I'm using the Google Speech to Text API to transcribe speech in real-time. I connect via a WebSocket, send a data stream of voice text in real-time and have transcripts/words sent back to me.
It all works fine in English (using languageCode: 'en-GB'), but when I try French it takes ages for it to recognise the end of an utterance and send data back to me. Much of what is said seems to be ignored. Tried with native French speakers also.
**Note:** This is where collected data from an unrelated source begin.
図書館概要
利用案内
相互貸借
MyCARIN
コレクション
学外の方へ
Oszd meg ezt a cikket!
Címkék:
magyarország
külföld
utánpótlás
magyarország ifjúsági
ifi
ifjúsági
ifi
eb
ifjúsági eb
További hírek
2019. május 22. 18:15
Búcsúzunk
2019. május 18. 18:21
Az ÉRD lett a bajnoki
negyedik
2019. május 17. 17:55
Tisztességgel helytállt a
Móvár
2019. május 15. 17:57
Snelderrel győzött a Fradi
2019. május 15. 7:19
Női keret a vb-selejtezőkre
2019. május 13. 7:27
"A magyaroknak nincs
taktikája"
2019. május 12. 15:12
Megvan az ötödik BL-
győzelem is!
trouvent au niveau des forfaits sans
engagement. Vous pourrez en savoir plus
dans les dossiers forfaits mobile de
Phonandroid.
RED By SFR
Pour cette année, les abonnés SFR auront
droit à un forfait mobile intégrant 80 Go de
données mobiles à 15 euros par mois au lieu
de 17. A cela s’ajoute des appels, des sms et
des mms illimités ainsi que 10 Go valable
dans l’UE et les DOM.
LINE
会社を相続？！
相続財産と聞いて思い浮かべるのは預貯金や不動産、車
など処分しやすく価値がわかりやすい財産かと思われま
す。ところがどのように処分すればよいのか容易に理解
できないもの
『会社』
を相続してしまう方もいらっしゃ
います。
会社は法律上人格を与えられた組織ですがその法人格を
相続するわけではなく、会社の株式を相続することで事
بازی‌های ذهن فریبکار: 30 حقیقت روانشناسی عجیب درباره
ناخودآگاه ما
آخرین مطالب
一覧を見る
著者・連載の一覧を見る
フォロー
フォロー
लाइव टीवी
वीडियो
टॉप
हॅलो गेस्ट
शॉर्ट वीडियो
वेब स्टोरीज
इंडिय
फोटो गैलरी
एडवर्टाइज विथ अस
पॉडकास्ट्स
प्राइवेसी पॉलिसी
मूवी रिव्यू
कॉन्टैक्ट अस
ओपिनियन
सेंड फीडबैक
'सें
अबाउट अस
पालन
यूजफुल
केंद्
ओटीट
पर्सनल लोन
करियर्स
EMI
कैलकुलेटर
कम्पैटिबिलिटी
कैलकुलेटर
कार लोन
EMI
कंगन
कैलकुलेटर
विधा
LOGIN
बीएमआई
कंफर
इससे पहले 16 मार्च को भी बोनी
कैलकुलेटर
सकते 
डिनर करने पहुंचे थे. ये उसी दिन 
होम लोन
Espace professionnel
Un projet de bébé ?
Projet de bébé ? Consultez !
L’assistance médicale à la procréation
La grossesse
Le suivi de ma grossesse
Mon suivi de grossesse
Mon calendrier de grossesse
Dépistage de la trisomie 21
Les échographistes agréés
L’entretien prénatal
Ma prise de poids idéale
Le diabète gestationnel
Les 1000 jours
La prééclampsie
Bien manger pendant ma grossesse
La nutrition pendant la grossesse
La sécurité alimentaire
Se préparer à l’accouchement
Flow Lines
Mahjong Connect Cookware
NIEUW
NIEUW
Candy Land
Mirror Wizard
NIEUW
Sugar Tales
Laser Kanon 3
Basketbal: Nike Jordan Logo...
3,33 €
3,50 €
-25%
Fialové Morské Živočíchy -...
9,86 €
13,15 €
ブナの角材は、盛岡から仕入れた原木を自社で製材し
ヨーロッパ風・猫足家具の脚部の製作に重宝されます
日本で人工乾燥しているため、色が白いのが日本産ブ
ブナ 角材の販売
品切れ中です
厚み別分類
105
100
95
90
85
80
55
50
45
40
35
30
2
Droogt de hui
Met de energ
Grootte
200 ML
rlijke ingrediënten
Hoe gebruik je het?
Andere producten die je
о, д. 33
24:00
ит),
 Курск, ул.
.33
Below is the setup code on the Node backend:
const recognitionStream = client.streamingRecognize({
config: {
encoding: 'LINEAR16',
sampleRateHertz: 16000,
languageCode: 'fr-FR',
profanityFilter: false,
enableWordTimeOffsets: true,
},
interimResults: false,
singleUtterance: false
})
.on('error', (err) => console.error(err))
.on('data', (data) => {
const transcript = data?.results[0]?.alternatives[0]?.transcript || ''
if (transcript === '') {
console.error('Reached transcription time limit')
}
if (data.results[0] && data.results[0].isFinal) {
console.info('END OF UTTERANCE')
console.info(transcript)
}
})
As mentioned, the only difference in code between my English and French versions is the languageCode being 'fr-FR' instead of 'en-GB'. I do occasionally get a transcript through, but it is much less often and is very delayed compared with when the actual utterance was said. It is, however, in french as I would expect.
Any thoughts on why it is so slow? It's not fit for use at the current rate.